Elle reprit tout haut, avec un peu de dépit :

— Vos sœurs auraient pu vous le raconter.

— Mademoiselle, dit Laurent d’un ton froid et poli, quand mes sœurs commencent à parler de leurs amies devant moi, je deviens sourd-muet.

— Et pourquoi cela ?

— Par discrétion, répondit-il avec un bref salut.

— Qu’il est drôle ! s’écria Cassandre en renversant la tête et faisant entendre son grand rire de gorge, savamment modulé.

C’était là un effet de séduction qui lui réussissait en général auprès des jeunes gens. Mais l’effet tourna court et Cassandre reprit son sérieux devant l’œil sévère qui lui demandait compte de son hilarité. Ce fut comme si le masque de l’adolescence s’effaçait de ses traits, laissant apparaître un autre visage, un autre regard, interrogateur et solennel, qu’elle fixait sans crainte, avec gravité, sur le visage du jeune garçon.
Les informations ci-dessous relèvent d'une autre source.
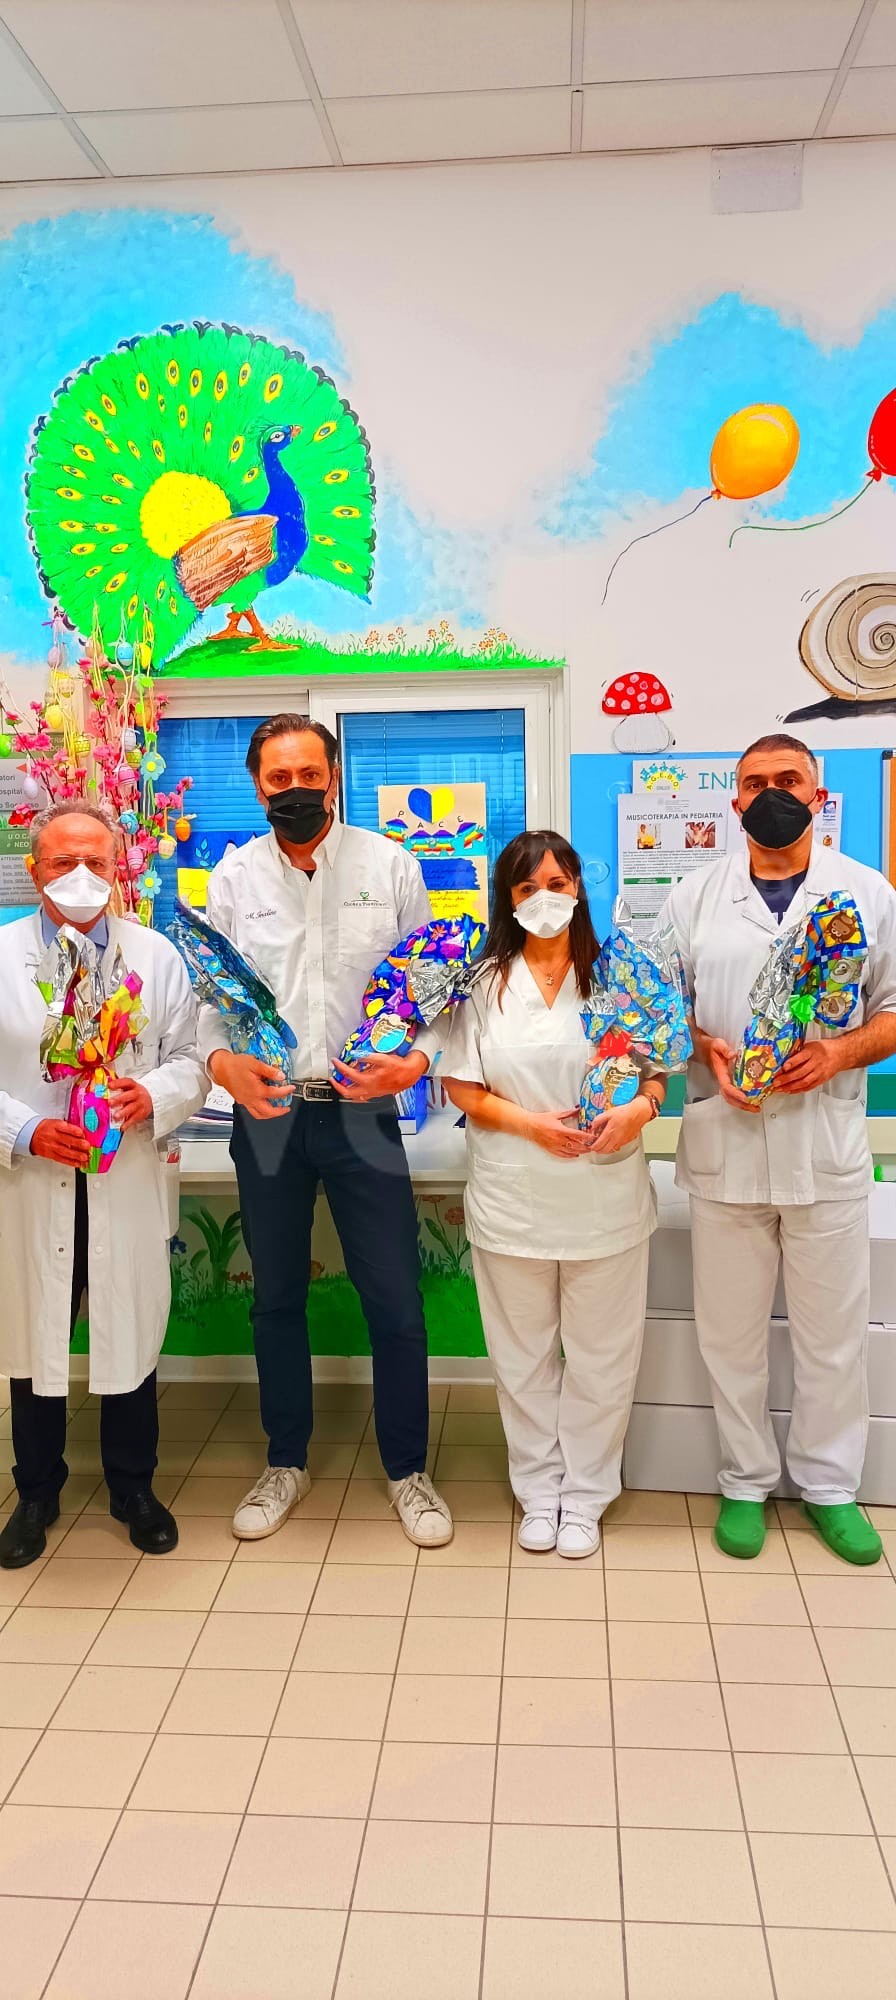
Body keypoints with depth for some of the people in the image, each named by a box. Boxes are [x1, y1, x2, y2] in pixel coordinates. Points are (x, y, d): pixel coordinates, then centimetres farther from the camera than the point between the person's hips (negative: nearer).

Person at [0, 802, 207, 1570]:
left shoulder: (158, 957, 2)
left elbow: (190, 1062, 4)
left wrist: (155, 1098, -17)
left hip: (129, 1186, 1)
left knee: (131, 1337, 12)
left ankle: (134, 1487, 33)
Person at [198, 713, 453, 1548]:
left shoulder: (390, 866, 1)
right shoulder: (234, 875, 3)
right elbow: (206, 989, 2)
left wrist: (416, 1059, -16)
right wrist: (222, 1059, -18)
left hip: (361, 1112, -1)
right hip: (266, 1115, 2)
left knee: (395, 1304, 4)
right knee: (276, 1298, 15)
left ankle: (406, 1470, 25)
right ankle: (286, 1462, 35)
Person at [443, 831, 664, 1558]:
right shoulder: (483, 983, -1)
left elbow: (658, 1065, 4)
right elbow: (463, 1088, -2)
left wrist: (640, 1107, -17)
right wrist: (531, 1123, -16)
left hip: (606, 1198, 0)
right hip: (513, 1201, 1)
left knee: (601, 1358, 10)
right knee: (524, 1357, 13)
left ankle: (585, 1494, 29)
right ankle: (539, 1490, 32)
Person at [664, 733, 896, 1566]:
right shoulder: (695, 896, 6)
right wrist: (706, 1049, -11)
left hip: (826, 1144, 0)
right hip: (723, 1144, 1)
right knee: (730, 1328, 10)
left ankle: (828, 1484, 29)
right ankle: (746, 1482, 28)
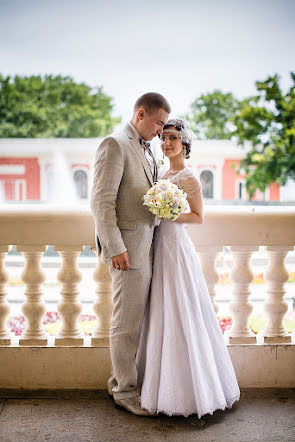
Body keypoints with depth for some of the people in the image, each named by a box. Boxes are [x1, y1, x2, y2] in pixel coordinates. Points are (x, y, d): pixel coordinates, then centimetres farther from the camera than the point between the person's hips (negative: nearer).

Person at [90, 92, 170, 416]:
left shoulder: (146, 150, 18)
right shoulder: (114, 145, -10)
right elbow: (101, 202, -16)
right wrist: (115, 249, -20)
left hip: (146, 246, 9)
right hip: (128, 249, -9)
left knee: (134, 320, 16)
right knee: (126, 323, 2)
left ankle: (121, 379, 32)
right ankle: (125, 391, 18)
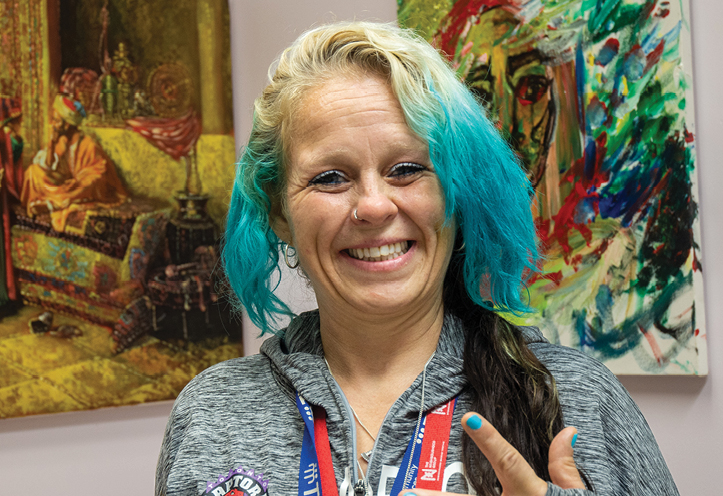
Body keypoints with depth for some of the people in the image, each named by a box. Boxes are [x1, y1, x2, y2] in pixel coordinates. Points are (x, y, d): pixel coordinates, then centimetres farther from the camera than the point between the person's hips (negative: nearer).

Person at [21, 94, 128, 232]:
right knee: (35, 169, -9)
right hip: (67, 182, 5)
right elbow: (48, 164, -8)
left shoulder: (88, 144, -23)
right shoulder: (60, 139, -5)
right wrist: (52, 142, -20)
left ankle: (50, 204, -28)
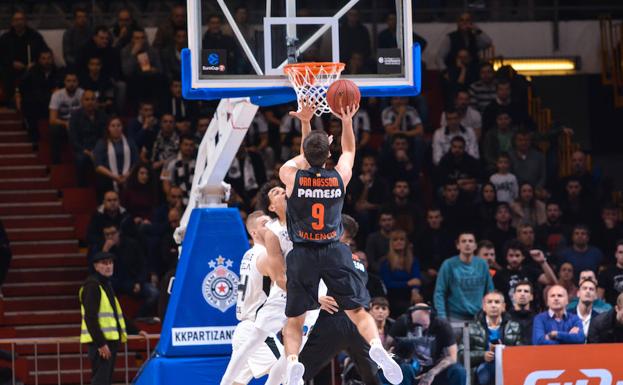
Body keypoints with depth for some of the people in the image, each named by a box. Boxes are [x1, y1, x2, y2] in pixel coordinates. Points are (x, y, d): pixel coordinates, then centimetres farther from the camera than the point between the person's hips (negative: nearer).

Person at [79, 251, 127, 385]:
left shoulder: (107, 285, 19)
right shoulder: (92, 286, -12)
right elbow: (90, 318, -20)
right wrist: (101, 343, -24)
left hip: (111, 340, 10)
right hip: (100, 342, -10)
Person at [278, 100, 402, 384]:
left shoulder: (291, 175, -5)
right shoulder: (340, 177, -1)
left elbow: (304, 159, 19)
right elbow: (348, 150, 22)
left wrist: (305, 123, 26)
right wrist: (347, 121, 30)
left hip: (302, 254, 0)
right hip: (335, 252, 0)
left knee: (294, 320, 8)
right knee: (357, 311, 4)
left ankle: (292, 361, -17)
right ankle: (376, 345, -23)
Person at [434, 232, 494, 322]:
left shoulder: (482, 265, 5)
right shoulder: (449, 265, -4)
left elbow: (490, 291, 10)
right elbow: (439, 293, -5)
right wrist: (442, 317, -14)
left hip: (479, 317, 3)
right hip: (456, 317, -3)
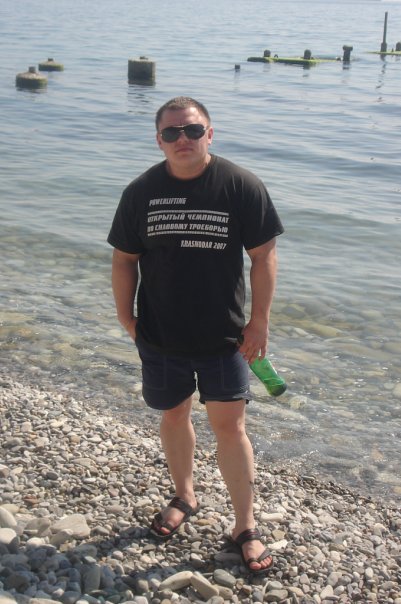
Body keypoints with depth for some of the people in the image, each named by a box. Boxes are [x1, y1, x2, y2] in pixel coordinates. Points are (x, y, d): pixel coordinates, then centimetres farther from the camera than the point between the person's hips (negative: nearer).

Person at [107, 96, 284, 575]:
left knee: (229, 426, 0)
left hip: (224, 337, -2)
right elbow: (124, 258, 4)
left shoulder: (241, 186, -10)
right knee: (174, 415, 17)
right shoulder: (141, 192, -3)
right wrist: (126, 315, 1)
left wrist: (259, 321, -8)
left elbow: (263, 255, -6)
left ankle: (245, 526, 15)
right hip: (160, 336, 3)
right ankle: (184, 497, 41)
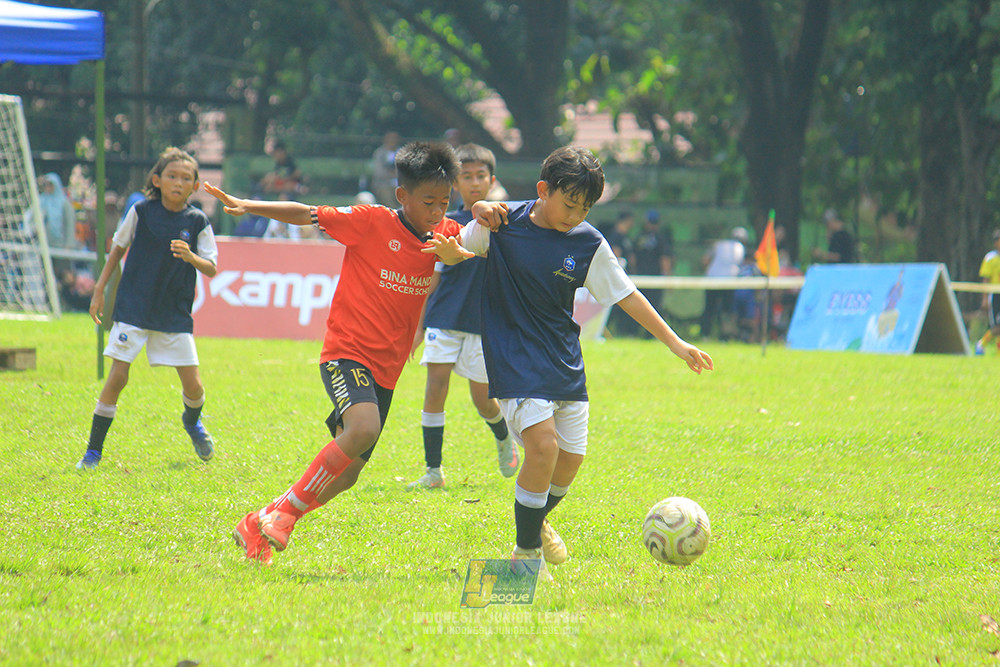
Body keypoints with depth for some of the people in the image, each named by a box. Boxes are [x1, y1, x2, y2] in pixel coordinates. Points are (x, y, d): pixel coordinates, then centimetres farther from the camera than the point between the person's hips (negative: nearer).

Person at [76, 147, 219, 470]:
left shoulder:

En réponse, elle vit briller dans ses yeux une étincelle d’humour — l’aveu que sa mauvaise humeur n’était, elle aussi, que parade — puis une expression triste et lucide, qui laissa la place à un grand appel sauvage et désespéré, pareil au cri de la faim dans le désert.

— Et alors, demanda Laurent, pourquoi vous a-t-on donné ce nom original ?

Cassandre ouvrit son sac avec des mains molles, des mains de brouillard et en tira lentement une photographie, qui représentait la statue d’une femme drapée à l’antique.

— Voici ma marraine, dit-elle. Cassandre de Troie.

La physionomie de Laurent s’éclaira tandis qu’il examinait l’image.